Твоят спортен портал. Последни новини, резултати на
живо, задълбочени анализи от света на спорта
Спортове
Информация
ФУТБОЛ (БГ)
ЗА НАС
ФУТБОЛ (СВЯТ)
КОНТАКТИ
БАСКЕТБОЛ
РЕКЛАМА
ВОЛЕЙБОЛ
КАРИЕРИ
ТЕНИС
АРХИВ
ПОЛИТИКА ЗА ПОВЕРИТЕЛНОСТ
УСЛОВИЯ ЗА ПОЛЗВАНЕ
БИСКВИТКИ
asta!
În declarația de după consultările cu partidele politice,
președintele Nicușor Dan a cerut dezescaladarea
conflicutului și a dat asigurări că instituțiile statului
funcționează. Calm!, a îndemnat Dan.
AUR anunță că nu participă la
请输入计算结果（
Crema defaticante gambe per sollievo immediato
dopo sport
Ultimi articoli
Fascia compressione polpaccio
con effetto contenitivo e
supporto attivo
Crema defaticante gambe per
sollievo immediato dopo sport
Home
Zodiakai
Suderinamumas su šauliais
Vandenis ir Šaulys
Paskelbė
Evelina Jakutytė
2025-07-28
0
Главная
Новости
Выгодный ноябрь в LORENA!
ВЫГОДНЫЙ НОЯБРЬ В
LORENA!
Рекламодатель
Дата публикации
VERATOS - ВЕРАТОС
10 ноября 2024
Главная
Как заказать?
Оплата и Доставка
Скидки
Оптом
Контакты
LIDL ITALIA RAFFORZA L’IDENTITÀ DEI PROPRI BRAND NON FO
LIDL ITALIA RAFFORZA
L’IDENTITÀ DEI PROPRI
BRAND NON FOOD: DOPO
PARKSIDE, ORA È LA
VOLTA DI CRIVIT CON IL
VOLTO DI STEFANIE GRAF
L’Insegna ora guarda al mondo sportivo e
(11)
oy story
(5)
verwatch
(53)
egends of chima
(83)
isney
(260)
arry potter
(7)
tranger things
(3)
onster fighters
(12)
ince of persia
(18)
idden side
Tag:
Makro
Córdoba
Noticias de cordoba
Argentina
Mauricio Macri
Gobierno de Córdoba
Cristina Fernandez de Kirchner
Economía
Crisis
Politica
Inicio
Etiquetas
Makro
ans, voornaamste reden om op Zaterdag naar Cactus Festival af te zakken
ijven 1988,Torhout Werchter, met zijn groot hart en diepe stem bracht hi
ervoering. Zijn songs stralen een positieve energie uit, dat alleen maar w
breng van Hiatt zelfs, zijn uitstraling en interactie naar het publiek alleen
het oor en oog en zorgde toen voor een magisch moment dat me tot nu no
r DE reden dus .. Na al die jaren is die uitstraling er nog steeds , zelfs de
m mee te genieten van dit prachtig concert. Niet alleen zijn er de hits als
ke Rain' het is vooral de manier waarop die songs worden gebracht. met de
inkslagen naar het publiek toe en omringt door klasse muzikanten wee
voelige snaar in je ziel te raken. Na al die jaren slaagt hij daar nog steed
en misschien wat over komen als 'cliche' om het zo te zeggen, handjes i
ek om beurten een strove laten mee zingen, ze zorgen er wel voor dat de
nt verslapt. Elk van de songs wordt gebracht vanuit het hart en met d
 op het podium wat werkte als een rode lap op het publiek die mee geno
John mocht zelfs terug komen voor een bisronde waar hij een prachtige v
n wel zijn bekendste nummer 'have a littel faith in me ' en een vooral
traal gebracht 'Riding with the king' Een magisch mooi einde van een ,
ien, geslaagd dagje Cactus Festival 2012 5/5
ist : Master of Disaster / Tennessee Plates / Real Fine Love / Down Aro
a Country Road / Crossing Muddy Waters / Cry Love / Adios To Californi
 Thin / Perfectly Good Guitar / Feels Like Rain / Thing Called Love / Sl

■ EXERCISE DIRECTIONS
Express every line of the entries above as a Markdown table with the columns Number and Line text, giving each row a running number and leaving out blank lines.

■ EXERCISE RESULT
| Number | Line text |
|---|---|
| 1 | Твоят спортен портал. Последни новини, резултати на |
| 2 | живо, задълбочени анализи от света на спорта |
| 3 | Спортове |
| 4 | Информация |
| 5 | ФУТБОЛ (БГ) |
| 6 | ЗА НАС |
| 7 | ФУТБОЛ (СВЯТ) |
| 8 | КОНТАКТИ |
| 9 | БАСКЕТБОЛ |
| 10 | РЕКЛАМА |
| 11 | ВОЛЕЙБОЛ |
| 12 | КАРИЕРИ |
| 13 | ТЕНИС |
| 14 | АРХИВ |
| 15 | ПОЛИТИКА ЗА ПОВЕРИТЕЛНОСТ |
| 16 | УСЛОВИЯ ЗА ПОЛЗВАНЕ |
| 17 | БИСКВИТКИ |
| 18 | asta! |
| 19 | În declarația de după consultările cu partidele politice, |
| 20 | președintele Nicușor Dan a cerut dezescaladarea |
| 21 | conflicutului și a dat asigurări că instituțiile statului |
| 22 | funcționează. Calm!, a îndemnat Dan. |
| 23 | AUR anunță că nu participă la |
| 24 | 请输入计算结果（ |
| 25 | Crema defaticante gambe per sollievo immediato |
| 26 | dopo sport |
| 27 | Ultimi articoli |
| 28 | Fascia compressione polpaccio |
| 29 | con effetto contenitivo e |
| 30 | supporto attivo |
| 31 | Crema defaticante gambe per |
| 32 | sollievo immediato dopo sport |
| 33 | Home |
| 34 | Zodiakai |
| 35 | Suderinamumas su šauliais |
| 36 | Vandenis ir Šaulys |
| 37 | Paskelbė |
| 38 | Evelina Jakutytė |
| 39 | 2025-07-28 |
| 40 | 0 |
| 41 | Главная |
| 42 | Новости |
| 43 | Выгодный ноябрь в LORENA! |
| 44 | ВЫГОДНЫЙ НОЯБРЬ В |
| 45 | LORENA! |
| 46 | Рекламодатель |
| 47 | Дата публикации |
| 48 | VERATOS - ВЕРАТОС |
| 49 | 10 ноября 2024 |
| 50 | Главная |
| 51 | Как заказать? |
| 52 | Оплата и Доставка |
| 53 | Скидки |
| 54 | Оптом |
| 55 | Контакты |
| 56 | LIDL ITALIA RAFFORZA L’IDENTITÀ DEI PROPRI BRAND NON FO |
| 57 | LIDL ITALIA RAFFORZA |
| 58 | L’IDENTITÀ DEI PROPRI |
| 59 | BRAND NON FOOD: DOPO |
| 60 | PARKSIDE, ORA È LA |
| 61 | VOLTA DI CRIVIT CON IL |
| 62 | VOLTO DI STEFANIE GRAF |
| 63 | L’Insegna ora guarda al mondo sportivo e |
| 64 | (11) |
| 65 | oy story |
| 66 | (5) |
| 67 | verwatch |
| 68 | (53) |
| 69 | egends of chima |
| 70 | (83) |
| 71 | isney |
| 72 | (260) |
| 73 | arry potter |
| 74 | (7) |
| 75 | tranger things |
| 76 | (3) |
| 77 | onster fighters |
| 78 | (12) |
| 79 | ince of persia |
| 80 | (18) |
| 81 | idden side |
| 82 | Tag: |
| 83 | Makro |
| 84 | Córdoba |
| 85 | Noticias de cordoba |
| 86 | Argentina |
| 87 | Mauricio Macri |
| 88 | Gobierno de Córdoba |
| 89 | Cristina Fernandez de Kirchner |
| 90 | Economía |
| 91 | Crisis |
| 92 | Politica |
| 93 | Inicio |
| 94 | Etiquetas |
| 95 | Makro |
| 96 | ans, voornaamste reden om op Zaterdag naar Cactus Festival af te zakken |
| 97 | ijven 1988,Torhout Werchter, met zijn groot hart en diepe stem bracht hi |
| 98 | ervoering. Zijn songs stralen een positieve energie uit, dat alleen maar w |
| 99 | breng van Hiatt zelfs, zijn uitstraling en interactie naar het publiek alleen |
| 100 | het oor en oog en zorgde toen voor een magisch moment dat me tot nu no |
| 101 | r DE reden dus .. Na al die jaren is die uitstraling er nog steeds , zelfs de |
| 102 | m mee te genieten van dit prachtig concert. Niet alleen zijn er de hits als |
| 103 | ke Rain' het is vooral de manier waarop die songs worden gebracht. met de |
| 104 | inkslagen naar het publiek toe en omringt door klasse muzikanten wee |
| 105 | voelige snaar in je ziel te raken. Na al die jaren slaagt hij daar nog steed |
| 106 | en misschien wat over komen als 'cliche' om het zo te zeggen, handjes i |
| 107 | ek om beurten een strove laten mee zingen, ze zorgen er wel voor dat de |
| 108 | nt verslapt. Elk van de songs wordt gebracht vanuit het hart en met d |
| 109 |  op het podium wat werkte als een rode lap op het publiek die mee geno |
| 110 | John mocht zelfs terug komen voor een bisronde waar hij een prachtige v |
| 111 | n wel zijn bekendste nummer 'have a littel faith in me ' en een vooral |
| 112 | traal gebracht 'Riding with the king' Een magisch mooi einde van een , |
| 113 | ien, geslaagd dagje Cactus Festival 2012 5/5 |
| 114 | ist : Master of Disaster / Tennessee Plates / Real Fine Love / Down Aro |
| 115 | a Country Road / Crossing Muddy Waters / Cry Love / Adios To Californi |
| 116 |  Thin / Perfectly Good Guitar / Feels Like Rain / Thing Called Love / Sl |